Henry Hyde Champion (22 January 1859 – 30 April 1928) was a socialist journalist and activist, regarded as one of the leading spirits behind the formation of the Independent Labour Party. Up to 1893, he lived and worked in Great Britain, moving after that date to Australia.
Champion was born in Poona, India on 22 January 1859, the son of Major-General James Hyde Champion, and his wife Henrietta Susan, née Urquhart, of aristocratic Scottish descent.
Henry was sent to England at four years of age to attend a day school and from 13 was educated at Marlborough College, later he attended the Royal Military Academy, Woolwich.

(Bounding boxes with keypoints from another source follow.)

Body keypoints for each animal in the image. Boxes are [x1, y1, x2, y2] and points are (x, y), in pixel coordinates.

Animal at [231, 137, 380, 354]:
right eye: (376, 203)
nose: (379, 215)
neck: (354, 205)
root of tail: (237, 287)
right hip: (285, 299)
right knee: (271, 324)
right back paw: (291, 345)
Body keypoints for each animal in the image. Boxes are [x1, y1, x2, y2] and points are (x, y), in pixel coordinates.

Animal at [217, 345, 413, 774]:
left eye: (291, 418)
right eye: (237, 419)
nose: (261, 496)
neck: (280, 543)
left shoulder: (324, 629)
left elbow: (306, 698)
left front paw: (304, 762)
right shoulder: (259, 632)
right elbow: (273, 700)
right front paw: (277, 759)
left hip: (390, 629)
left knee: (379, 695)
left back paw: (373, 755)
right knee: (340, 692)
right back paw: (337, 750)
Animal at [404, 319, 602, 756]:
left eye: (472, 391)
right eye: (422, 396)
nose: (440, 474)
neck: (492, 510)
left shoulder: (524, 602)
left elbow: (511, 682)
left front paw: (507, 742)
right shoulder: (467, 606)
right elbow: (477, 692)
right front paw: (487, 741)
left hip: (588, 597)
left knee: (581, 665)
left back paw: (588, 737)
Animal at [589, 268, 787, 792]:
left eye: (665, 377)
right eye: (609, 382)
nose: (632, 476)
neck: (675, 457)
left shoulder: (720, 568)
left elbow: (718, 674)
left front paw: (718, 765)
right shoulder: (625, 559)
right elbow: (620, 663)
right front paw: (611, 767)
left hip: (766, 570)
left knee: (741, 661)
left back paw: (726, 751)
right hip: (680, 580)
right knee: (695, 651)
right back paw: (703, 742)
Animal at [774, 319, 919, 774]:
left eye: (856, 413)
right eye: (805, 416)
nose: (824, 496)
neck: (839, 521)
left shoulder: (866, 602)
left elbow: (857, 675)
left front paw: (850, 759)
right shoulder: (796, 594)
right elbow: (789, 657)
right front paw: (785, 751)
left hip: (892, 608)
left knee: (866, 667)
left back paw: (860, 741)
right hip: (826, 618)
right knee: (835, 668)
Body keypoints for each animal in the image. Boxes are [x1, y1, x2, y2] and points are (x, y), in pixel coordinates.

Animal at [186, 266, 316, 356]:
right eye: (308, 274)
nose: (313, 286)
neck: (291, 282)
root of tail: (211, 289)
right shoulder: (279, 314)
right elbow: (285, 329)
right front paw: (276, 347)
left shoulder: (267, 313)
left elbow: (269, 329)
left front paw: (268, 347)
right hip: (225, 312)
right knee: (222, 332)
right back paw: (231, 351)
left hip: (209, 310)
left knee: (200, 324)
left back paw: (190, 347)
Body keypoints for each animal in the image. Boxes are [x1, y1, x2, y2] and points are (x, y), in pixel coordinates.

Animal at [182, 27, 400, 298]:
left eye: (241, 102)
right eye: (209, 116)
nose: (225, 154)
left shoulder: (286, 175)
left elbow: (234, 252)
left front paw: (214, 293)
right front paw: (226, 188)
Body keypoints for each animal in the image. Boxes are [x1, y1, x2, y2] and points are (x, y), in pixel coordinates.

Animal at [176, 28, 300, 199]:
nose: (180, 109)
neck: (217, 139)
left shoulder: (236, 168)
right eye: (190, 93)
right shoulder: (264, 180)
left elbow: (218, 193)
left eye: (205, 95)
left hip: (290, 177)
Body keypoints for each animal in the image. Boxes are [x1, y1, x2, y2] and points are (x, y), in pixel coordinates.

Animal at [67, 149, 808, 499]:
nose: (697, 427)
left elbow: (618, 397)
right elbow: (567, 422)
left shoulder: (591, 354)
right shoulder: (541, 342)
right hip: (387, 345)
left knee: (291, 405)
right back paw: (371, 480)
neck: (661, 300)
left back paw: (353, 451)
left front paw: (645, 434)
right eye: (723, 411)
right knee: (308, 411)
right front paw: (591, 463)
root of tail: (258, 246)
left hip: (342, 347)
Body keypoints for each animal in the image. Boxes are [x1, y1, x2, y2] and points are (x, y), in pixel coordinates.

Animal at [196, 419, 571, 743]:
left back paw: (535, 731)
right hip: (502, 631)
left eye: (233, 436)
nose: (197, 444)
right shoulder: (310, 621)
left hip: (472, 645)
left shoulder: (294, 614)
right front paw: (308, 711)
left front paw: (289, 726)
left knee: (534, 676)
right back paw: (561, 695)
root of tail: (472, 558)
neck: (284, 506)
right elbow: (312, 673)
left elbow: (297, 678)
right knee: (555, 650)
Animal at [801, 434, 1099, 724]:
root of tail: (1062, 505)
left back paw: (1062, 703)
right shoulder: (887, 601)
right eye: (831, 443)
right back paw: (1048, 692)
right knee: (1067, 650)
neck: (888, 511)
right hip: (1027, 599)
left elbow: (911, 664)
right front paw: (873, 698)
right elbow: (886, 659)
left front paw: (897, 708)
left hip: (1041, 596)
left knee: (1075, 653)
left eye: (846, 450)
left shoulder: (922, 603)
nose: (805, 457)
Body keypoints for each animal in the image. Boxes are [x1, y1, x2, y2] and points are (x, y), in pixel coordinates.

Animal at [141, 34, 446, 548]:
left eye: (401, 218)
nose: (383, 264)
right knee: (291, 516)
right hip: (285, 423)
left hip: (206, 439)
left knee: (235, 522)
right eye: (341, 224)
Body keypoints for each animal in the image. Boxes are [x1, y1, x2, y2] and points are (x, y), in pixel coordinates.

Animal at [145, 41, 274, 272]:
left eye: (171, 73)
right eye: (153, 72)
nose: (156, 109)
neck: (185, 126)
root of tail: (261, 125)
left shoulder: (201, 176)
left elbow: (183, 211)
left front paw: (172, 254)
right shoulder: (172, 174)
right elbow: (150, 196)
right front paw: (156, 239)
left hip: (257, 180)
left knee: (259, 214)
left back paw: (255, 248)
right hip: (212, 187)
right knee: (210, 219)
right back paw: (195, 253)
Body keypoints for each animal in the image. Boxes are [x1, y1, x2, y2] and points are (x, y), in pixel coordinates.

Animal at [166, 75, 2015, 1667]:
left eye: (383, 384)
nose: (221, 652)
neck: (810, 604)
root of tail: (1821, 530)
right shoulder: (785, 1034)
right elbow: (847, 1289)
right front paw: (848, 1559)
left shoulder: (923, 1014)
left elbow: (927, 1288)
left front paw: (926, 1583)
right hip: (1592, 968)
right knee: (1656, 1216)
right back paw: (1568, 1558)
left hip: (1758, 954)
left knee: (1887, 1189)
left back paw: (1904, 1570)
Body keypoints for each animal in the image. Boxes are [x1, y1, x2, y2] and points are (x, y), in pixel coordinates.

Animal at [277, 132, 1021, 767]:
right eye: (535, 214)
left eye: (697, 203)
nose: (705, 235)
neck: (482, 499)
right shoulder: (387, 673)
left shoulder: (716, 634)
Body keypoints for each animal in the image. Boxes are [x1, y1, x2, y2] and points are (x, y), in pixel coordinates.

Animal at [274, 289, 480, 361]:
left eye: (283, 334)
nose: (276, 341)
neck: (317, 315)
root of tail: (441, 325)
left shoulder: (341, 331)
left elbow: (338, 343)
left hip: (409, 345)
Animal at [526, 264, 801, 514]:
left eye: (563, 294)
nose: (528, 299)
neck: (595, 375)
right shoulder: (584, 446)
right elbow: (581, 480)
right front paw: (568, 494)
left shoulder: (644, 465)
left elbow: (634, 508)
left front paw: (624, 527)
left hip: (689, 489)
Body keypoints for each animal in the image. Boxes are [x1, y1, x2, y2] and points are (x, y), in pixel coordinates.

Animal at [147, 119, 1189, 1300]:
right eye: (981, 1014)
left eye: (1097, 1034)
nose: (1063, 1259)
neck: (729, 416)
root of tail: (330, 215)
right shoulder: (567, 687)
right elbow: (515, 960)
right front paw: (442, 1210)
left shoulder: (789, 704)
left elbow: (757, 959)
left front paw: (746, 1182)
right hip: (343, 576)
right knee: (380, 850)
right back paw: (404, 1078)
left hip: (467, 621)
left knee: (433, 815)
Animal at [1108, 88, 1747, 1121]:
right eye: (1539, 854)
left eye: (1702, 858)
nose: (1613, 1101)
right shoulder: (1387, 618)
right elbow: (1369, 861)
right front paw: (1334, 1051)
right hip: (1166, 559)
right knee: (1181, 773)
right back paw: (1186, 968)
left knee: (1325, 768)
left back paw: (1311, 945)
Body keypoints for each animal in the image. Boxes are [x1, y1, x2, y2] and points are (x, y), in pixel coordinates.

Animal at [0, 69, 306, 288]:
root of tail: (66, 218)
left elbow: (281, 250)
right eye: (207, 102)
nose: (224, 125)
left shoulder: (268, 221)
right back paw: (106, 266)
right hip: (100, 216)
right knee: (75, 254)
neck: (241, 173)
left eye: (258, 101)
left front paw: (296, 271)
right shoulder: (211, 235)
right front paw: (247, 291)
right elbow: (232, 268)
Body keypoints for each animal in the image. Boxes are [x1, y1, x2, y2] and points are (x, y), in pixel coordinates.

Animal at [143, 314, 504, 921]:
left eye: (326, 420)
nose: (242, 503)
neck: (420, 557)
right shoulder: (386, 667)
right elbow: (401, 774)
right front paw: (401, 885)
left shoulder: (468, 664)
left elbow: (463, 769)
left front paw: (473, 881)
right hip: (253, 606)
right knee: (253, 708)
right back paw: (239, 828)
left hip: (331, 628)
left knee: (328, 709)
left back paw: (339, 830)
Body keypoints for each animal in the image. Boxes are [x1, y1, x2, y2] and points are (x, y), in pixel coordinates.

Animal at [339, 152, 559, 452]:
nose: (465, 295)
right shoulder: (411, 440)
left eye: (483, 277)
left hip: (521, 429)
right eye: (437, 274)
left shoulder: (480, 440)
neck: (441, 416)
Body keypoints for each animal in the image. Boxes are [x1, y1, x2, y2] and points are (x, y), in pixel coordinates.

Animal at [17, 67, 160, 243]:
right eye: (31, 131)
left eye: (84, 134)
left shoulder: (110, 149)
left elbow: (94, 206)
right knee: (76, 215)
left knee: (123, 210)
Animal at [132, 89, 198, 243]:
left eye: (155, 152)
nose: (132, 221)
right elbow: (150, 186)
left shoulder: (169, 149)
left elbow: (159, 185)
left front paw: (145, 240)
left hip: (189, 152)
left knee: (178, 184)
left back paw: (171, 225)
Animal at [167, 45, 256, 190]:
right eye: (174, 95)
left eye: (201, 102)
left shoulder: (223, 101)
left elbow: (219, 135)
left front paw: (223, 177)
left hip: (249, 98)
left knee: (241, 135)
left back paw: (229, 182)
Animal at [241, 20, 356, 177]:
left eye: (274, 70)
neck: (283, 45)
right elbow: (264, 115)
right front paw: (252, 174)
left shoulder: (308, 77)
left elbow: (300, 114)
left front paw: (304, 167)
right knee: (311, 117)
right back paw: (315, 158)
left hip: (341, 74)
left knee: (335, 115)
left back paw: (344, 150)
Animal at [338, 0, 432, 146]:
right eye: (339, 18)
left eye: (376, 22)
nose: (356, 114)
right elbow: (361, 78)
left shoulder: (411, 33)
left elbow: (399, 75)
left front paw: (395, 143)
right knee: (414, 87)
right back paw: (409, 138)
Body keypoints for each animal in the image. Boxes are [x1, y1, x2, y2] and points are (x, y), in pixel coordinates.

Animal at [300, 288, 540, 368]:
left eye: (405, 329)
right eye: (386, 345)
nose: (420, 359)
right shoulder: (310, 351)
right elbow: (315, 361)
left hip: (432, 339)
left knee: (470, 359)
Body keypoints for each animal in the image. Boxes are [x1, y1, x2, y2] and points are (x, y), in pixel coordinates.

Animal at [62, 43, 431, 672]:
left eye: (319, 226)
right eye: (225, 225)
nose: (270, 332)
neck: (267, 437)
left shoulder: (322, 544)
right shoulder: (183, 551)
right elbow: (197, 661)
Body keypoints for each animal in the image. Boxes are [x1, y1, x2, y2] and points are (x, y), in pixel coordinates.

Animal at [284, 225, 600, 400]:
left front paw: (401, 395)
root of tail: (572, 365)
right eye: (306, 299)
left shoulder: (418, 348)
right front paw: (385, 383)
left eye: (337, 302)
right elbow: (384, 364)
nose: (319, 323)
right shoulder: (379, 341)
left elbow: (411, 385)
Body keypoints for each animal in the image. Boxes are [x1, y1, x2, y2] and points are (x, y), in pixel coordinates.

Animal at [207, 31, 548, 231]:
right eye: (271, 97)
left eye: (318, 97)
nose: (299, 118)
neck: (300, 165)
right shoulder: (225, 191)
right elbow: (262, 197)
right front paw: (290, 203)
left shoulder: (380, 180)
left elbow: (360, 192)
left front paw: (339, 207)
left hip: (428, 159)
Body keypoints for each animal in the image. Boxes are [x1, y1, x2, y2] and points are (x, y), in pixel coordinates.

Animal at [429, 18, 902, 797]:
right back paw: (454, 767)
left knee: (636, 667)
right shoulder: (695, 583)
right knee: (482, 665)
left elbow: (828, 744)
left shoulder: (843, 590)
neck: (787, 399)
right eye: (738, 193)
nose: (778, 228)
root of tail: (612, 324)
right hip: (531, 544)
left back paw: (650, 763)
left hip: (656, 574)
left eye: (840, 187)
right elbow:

He entered the army and fought with the artillery in the Afghan War of 1879. There he caught typhoid and was sent back to England.
A radical friend showed Champion the London East End slums; his friend also accompanied Champion to the United States where Champion was influenced by the writings of Henry George.
Champion resigned his army commission 17 September 1882 in disgust over conduct of the Egyptian War of that year and joined the socialist movement. He became assistant secretary of the Social Democratic Federation (SDF) and wrote for the socialist paper, Justice. In 1886 with John Burns, Henry Hyndman and Jack Williams he was indicted for seditious conspiracy in connexion with the Trafalgar Square riots, after conducting his own defence he was acquitted.